Task material:

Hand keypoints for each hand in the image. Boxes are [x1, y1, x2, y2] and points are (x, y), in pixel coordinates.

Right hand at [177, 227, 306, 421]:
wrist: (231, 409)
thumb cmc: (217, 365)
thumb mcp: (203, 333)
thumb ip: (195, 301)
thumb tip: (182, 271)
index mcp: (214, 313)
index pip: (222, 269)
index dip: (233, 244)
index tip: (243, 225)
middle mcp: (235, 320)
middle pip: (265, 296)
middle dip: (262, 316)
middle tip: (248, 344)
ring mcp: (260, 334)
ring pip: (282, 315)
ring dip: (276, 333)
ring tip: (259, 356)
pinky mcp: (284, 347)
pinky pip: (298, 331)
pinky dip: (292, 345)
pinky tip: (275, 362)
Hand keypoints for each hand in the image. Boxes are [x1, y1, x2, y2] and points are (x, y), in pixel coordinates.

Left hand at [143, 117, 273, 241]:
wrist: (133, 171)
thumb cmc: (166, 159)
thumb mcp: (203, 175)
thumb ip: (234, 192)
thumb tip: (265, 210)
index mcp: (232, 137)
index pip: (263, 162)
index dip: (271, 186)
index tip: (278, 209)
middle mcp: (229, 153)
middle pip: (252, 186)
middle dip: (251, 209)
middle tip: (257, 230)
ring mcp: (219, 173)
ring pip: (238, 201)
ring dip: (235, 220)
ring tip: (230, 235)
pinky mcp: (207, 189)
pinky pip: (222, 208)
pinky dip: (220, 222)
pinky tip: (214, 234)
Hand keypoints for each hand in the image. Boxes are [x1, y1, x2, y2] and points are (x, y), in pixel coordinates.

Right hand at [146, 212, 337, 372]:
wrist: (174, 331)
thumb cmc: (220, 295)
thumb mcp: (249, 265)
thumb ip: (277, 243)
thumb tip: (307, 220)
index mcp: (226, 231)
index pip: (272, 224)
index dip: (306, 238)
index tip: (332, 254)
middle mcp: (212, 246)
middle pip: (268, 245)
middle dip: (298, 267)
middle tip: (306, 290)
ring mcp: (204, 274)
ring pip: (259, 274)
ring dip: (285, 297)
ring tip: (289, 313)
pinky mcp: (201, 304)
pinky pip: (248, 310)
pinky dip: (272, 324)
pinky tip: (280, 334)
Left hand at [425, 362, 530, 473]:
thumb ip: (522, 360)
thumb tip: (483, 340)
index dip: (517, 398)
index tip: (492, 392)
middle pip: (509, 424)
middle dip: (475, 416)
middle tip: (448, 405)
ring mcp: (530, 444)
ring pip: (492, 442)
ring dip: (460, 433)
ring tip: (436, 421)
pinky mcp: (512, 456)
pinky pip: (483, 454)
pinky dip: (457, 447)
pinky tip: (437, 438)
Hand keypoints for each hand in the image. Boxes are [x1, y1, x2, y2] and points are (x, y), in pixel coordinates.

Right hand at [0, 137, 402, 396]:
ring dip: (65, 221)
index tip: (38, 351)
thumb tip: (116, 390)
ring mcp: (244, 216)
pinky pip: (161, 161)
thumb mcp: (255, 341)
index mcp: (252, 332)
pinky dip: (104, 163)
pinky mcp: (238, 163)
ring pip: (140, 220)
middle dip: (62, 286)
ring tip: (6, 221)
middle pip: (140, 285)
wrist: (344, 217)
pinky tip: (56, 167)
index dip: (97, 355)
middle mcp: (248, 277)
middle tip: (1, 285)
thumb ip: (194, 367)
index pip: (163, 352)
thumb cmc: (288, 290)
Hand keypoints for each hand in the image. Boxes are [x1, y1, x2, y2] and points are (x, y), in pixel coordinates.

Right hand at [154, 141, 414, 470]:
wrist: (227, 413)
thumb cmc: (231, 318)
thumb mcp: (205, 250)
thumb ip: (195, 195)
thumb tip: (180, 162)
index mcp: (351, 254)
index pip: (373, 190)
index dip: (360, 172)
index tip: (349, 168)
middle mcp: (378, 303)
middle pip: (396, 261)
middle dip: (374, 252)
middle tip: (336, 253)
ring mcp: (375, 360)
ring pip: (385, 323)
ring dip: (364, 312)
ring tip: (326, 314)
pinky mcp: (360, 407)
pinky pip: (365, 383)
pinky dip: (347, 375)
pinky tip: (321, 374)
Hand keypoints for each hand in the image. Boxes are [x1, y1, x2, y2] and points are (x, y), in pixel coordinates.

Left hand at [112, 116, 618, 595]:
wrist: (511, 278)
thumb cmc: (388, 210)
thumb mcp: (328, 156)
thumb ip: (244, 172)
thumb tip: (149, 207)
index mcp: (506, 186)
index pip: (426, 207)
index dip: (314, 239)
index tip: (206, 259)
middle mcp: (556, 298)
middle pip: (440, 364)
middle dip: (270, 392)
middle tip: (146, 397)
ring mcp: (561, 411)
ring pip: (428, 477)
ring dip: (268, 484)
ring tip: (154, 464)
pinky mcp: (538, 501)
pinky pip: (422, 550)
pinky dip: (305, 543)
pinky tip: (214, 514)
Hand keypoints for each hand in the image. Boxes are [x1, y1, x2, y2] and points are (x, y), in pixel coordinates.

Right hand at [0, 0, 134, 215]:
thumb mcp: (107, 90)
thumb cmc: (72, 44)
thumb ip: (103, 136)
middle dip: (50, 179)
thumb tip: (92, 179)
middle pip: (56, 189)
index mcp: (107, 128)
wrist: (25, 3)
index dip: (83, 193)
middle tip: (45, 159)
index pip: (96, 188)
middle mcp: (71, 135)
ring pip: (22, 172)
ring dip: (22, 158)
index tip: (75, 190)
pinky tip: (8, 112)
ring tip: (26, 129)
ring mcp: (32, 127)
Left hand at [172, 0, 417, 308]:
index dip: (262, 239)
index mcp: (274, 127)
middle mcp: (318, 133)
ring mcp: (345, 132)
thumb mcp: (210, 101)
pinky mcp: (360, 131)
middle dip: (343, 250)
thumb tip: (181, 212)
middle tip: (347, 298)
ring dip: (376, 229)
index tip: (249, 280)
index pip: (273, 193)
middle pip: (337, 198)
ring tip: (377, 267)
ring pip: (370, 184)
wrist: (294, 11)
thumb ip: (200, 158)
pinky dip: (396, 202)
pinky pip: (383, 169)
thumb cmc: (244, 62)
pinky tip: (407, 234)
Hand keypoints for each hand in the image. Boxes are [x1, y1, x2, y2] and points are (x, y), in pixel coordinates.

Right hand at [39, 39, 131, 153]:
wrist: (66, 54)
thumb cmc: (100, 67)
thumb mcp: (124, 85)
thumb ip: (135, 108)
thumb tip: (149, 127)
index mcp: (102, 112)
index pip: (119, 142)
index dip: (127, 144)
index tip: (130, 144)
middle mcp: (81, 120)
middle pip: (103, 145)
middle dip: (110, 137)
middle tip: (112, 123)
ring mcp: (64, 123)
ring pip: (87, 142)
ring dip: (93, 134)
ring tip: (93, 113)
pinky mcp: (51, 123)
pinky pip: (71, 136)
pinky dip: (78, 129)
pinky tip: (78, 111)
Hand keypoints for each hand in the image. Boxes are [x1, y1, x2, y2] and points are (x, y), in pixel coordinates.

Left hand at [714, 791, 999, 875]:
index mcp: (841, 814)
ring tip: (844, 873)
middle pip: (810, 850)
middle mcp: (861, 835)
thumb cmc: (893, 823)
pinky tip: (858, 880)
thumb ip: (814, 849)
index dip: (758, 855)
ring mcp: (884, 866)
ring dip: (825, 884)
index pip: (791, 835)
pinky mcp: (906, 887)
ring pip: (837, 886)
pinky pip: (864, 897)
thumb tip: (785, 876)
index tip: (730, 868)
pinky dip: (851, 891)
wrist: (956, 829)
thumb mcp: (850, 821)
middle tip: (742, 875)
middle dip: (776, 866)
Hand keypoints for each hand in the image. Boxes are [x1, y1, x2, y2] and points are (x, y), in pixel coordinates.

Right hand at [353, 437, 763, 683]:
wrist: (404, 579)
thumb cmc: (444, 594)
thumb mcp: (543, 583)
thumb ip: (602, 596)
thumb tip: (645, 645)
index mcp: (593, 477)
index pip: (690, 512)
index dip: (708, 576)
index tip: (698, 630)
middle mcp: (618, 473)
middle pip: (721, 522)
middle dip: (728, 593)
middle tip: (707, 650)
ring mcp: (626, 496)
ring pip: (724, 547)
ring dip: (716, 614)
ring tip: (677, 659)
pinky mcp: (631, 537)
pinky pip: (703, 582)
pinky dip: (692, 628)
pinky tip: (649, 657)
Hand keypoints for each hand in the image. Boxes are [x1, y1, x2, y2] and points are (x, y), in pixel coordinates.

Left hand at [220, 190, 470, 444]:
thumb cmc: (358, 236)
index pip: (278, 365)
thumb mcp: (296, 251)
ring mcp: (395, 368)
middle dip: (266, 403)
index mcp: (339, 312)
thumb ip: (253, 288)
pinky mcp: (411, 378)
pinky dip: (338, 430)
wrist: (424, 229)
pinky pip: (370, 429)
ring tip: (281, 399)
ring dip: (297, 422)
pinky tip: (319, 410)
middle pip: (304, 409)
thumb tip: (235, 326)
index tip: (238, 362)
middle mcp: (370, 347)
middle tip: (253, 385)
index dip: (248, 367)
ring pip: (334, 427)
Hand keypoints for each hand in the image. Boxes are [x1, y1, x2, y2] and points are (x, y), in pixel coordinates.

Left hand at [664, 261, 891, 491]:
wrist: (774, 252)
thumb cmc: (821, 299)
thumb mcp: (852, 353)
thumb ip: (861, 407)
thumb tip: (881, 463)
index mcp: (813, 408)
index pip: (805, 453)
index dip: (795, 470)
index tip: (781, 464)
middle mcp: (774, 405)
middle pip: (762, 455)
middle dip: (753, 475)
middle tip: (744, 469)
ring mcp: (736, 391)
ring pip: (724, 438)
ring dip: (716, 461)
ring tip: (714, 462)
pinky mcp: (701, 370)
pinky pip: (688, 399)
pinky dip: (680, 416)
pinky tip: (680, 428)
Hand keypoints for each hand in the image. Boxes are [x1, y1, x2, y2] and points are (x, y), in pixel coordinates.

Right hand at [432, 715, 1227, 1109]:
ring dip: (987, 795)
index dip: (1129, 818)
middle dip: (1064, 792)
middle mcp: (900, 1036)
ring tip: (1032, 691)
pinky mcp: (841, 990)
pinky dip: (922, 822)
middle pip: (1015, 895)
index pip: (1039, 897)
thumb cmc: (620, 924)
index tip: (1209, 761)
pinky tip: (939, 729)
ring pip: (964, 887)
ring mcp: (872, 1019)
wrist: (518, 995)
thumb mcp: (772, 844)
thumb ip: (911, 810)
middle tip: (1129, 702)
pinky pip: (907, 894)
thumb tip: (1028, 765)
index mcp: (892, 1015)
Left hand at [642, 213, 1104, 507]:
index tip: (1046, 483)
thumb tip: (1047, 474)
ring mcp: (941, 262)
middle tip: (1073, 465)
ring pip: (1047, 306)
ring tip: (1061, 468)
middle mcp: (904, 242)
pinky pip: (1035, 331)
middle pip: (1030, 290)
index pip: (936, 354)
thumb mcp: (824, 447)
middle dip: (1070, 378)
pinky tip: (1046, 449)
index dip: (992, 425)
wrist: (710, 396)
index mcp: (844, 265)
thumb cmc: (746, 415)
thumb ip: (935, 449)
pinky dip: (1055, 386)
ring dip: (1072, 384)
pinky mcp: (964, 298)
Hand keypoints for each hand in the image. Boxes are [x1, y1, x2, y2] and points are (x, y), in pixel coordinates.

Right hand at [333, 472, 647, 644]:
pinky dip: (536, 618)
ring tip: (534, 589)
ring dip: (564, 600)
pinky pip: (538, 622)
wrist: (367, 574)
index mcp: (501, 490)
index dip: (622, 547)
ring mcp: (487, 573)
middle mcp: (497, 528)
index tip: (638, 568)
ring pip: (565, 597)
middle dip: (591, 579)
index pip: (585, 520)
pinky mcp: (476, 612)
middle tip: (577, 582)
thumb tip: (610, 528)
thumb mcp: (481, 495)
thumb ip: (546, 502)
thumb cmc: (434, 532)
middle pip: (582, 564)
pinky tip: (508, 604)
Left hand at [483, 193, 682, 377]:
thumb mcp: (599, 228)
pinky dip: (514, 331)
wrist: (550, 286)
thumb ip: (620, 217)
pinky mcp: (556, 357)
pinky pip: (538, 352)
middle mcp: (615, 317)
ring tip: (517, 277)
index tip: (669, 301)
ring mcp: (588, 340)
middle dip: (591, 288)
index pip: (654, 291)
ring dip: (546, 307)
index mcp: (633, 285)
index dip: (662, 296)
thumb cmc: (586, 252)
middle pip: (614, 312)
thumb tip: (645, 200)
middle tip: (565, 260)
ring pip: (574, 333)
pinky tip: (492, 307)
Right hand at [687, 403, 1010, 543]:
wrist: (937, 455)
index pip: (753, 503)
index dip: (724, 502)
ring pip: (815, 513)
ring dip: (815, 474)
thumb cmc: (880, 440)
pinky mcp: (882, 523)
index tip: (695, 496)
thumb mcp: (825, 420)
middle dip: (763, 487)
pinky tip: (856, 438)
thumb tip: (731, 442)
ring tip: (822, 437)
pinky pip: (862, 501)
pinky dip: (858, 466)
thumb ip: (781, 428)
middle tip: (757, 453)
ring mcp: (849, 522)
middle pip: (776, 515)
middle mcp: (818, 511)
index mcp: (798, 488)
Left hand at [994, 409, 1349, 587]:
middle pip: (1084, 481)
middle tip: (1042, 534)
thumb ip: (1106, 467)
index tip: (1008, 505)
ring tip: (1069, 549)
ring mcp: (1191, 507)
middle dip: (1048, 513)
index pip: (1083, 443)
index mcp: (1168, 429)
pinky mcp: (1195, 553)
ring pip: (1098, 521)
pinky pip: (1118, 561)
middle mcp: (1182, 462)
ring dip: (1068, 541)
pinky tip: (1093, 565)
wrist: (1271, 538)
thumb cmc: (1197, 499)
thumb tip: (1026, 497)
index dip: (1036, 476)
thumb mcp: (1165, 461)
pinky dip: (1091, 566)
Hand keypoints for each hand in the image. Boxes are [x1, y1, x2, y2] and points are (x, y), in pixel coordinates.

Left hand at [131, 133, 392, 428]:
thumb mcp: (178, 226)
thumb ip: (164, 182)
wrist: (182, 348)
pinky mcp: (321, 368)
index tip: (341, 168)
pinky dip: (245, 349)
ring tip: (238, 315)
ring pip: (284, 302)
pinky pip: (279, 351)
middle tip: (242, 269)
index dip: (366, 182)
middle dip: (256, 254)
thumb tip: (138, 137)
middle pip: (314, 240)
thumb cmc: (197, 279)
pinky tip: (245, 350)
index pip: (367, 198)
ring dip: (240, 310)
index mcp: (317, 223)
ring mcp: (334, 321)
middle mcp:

Exercise: Reproduce each line of the records in which the word "Right" appears.

Answer to this problem:
Right hand at [177, 227, 306, 421]:
Right hand at [146, 212, 337, 372]:
Right hand at [0, 137, 402, 396]:
Right hand at [154, 141, 414, 470]:
Right hand at [0, 0, 134, 215]:
Right hand at [39, 39, 131, 153]:
Right hand at [353, 437, 763, 683]:
Right hand at [432, 715, 1227, 1109]:
Right hand at [333, 472, 647, 644]:
Right hand at [687, 403, 1010, 543]:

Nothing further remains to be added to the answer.